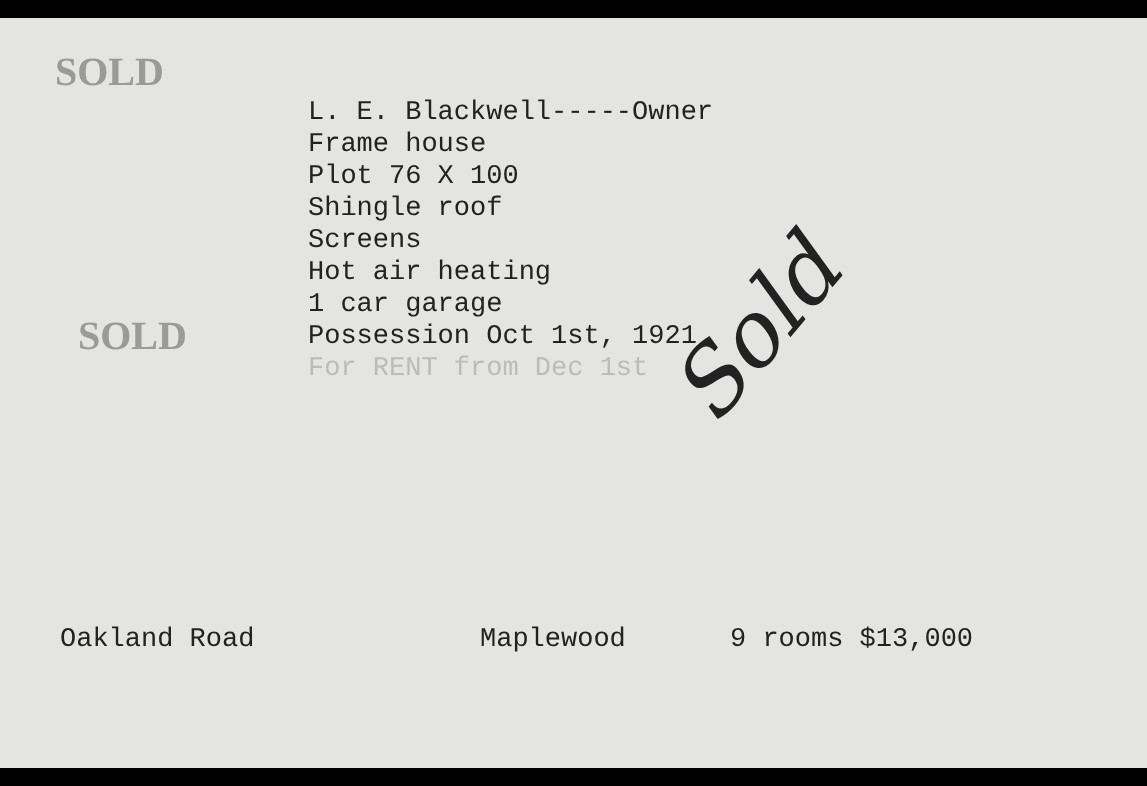SOLD
L. E. Blackwell-----Owner
Frame house
Plot 76 X 100
Shingle roof
Screens
Hot air heating
1 car garage
SOLD Possession Oct 1st, 1921
For RENT from Dec 1st
Sold
Oakland Road Maplewood 9 rooms $13,000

Your objective: Write the lines out verbatim, from the one with "SOLD Possession Oct 1st, 1921" through the last line of the entries, and stop there.

Response below:
SOLD Possession Oct 1st, 1921
For RENT from Dec 1st
Sold
Oakland Road Maplewood 9 rooms $13,000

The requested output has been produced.